United States or Greenland ? Vote for the TOP Country of the Week !


The main formats used are XML, TIF and DjVu. A field "Full Text" was also added as an experimental feature. It will then also be possible to choose the font and size of characters and the background color. Another eagerly expected conversion is that of a book from one language to another by machine translation software.

Project Gutenberg also publishes books in well-known formats like HTML, XML or RTF. There are Unicode files too. But a large scale conversion into other formats is handed over to other organizations. Or Manybooks.net, which converts Project Gutenberg's books into formats readable on PDAs. Or Wattpad, a free service for reading and sharing stories on a mobile phone.

Project Gutenberg is convinced that proofreading by human beings is a very important step, and that this step makes all the difference.
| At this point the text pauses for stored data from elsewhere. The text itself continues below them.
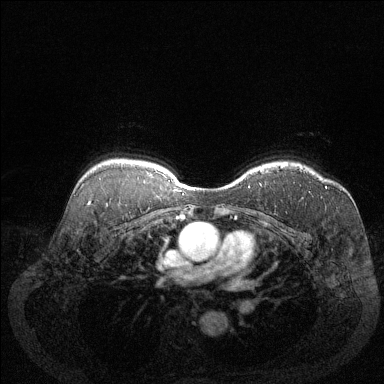
Breast MRI (dynamic contrast-enhanced), one axial slice. Slice 99 of 144 in the series (ordered by position). Dynamic contrast-enhanced series, time point 2 of 6 at this slice position (early post-contrast). 1.5 T. TE 1.7 ms, TR 4.6 ms. 1.2 mm slice thickness. 384 × 384 image matrix, field of view 340 × 340 mm. Female patient.
Structures marked on this image (semi-automatically segmented with operator editing):
- enhancing-tissue mask used for the functional tumour volume (all voxels passing the contrast-enhancement thresholds inside the analysis volume; usually the tumour): bounding box (x1, y1, x2, y2) in pixels: (280, 164, 327, 189)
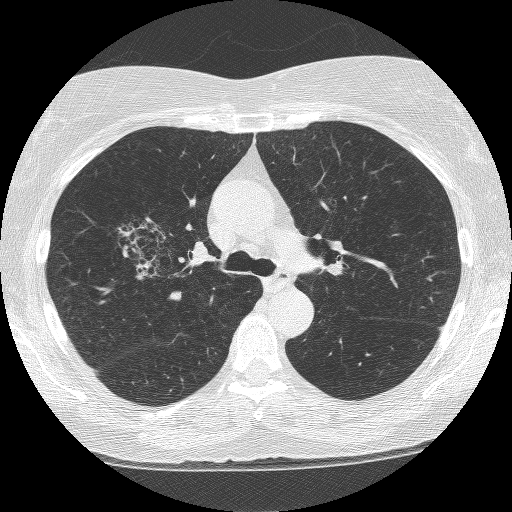
Chest CT (low-dose screening protocol), one axial image, second annual screen, lung window (W 1500 / L -600 HU), 120 kVp, 512 × 512 image matrix. Female, age 64 years at enrolment. Former smoker at enrolment.
Expert-annotated lung lesion, box from (x=115, y=204) to (x=210, y=293) px. The screening reader recorded 4 non-calcified nodules or masses ≥4 mm on this exam; which of them this box marks is not recorded.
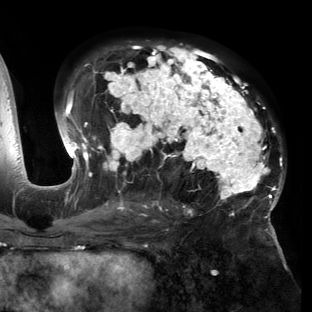
Breast MRI (dynamic contrast-enhanced), one axial slice; position 83 of 150 along the scan axis; cropped to one breast; dynamic contrast-enhanced series, time point 2 of 6 at this slice position (early post-contrast); 3 T; TE 2.7 ms, TR 6.5 ms; 1.2 mm slice thickness; 312 × 312 image matrix, field of view 244 × 244 mm. Female patient.
Outlined on this slice (semi-automatically segmented with operator editing):
- enhancing-tissue mask used for the functional tumour volume (all voxels passing the contrast-enhancement thresholds inside the analysis volume; usually the tumour): bounding box (x1, y1, x2, y2) in pixels: (54, 44, 284, 221)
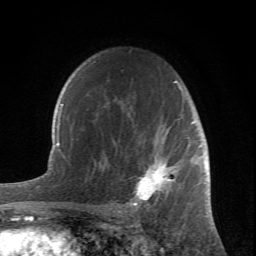
Breast MRI (dynamic contrast-enhanced), one axial slice. Slice 50 of 66 in the series (ordered by position). Cropped to one breast. Dynamic contrast-enhanced series, time point 2 of 6 at this slice position (early post-contrast). 1.5 T. TE 4.2 ms, TR 8.5 ms. 2.4 mm slice thickness. 256 × 256 image matrix. Female patient.
Annotated regions visible in this slice (semi-automatic segmentation, software-assisted and operator-edited):
- enhancing-tissue mask used for the functional tumour volume (all voxels passing the contrast-enhancement thresholds inside the analysis volume; usually the tumour): bounding box <114,81,200,212> (left, top, right, bottom; pixels)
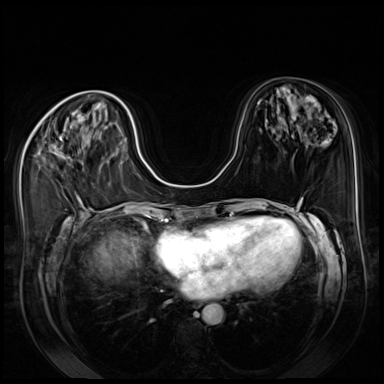
Breast MRI (dynamic contrast-enhanced), one axial slice. Position 29 of 80 along the scan axis. Dynamic contrast-enhanced series, time point 2 of 8 at this slice position (early post-contrast). 3 T. TE 1.4 ms, TR 4.3 ms. 384 × 384 image matrix. Female patient.
Annotated regions visible in this slice (semi-automatically segmented with operator editing):
- enhancing-tissue mask used for the functional tumour volume (all voxels passing the contrast-enhancement thresholds inside the analysis volume; usually the tumour): bounding box [x1, y1, x2, y2] px = [60, 137, 62, 148]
The use of scanned books as is converted to text format by OCR software with no proofreading gives a much lower quality result. After running OCR software, the text is 99% reliable, in the best of cases. The main formats used are XML, TIF and DjVu.

In December 2003, there were 11,000 books digizited in several formats, most of them in ASCII, and some of them in HTML or XML. This represented 46,000 files, and 110 G. On 13 February 2004, the day of Michael Hart's presentation at UNESCO, in Paris, there were exactly 11,340 books in 25 languages. In May 2004, the 12,581 books represented 100,000 files in 20 different formats, and 135 gigabytes.